/logs2BigQuery-lambda

An AWS Lambda function that processes CloudFront logs and stores them in BigQuery

Primary LanguagePython

logs2BigQuery-lambda

An AWS lambda function to process AWS CloudFront logs and write them in to Google BigQuery. The function is primarily triggered when CloudFront creates an s3 object. CloudFront will periodically create objects several times in an hour containing all the log data for that time period.

Configuration

The lambda function handler is configured with a JSON file that gets baked in to the zip file during the build process. To create a new configuration for the lambda copy config.example.json to config.json and edit the file with the appropriate data.
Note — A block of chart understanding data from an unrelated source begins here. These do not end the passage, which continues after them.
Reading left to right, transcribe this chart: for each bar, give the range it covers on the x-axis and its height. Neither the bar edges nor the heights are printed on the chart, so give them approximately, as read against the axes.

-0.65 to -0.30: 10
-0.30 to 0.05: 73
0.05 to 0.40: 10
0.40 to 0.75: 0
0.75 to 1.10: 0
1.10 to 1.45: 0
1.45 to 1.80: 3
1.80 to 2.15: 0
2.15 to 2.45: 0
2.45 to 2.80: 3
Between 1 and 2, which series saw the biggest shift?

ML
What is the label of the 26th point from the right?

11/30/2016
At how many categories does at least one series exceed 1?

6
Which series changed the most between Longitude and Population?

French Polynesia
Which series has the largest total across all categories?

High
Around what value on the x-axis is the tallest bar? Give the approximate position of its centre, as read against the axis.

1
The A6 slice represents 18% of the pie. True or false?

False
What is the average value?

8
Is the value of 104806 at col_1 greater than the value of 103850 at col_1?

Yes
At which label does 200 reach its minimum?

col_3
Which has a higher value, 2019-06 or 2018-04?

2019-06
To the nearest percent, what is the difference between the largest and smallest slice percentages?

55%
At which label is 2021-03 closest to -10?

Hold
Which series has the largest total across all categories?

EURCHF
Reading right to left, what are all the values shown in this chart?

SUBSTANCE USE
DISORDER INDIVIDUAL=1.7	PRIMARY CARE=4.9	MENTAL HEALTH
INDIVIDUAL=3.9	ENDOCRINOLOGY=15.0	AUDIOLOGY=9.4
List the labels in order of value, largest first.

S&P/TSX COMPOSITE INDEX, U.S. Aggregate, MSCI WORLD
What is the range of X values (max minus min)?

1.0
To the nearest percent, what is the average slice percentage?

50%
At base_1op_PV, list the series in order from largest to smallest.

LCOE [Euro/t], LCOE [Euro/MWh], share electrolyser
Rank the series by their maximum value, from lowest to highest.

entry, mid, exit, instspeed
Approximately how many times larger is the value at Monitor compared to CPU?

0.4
cp config.example.json config.json

The Lambda will also require GCP service account credentials so it can write data into BigQuery. If this is a first time setup then a service account must be created in the appropriate GCP project. Follow this guide on how to create service accounts in GCP. Once created, it should have the role "BigQuery Data Editor". The JSON credentials should be placed in the build directory so they get built into the Lambda. The environment variable GOOGLE_APPLICATION_CREDENTIALS should contain the value of the path where the credentials are stored. Follow this guide for information on how to configure a Lambda functions environment variables.

Building

Create a virtualenv in the project directory and run the build script. It will produce as zip file that you will then upload to AWS.

python3 -m venv .
mkdir build
./build.sh

Upload to AWS

This step assumes you have the aws cli configured and you have the correct access policy in place to use the AWS lambda service. Run the following command to upload the lambda function to AWS.

aws lambda update-function-code --zip-file fileb://$PWD/logs2BigQuery-lambda.zip --function-name logs2BigQuery

Basic Testing

The Lambda has a test event configured which will simulate the event that triggers the Lambda. This test event is modified so that the Lambda will write log data to a test table.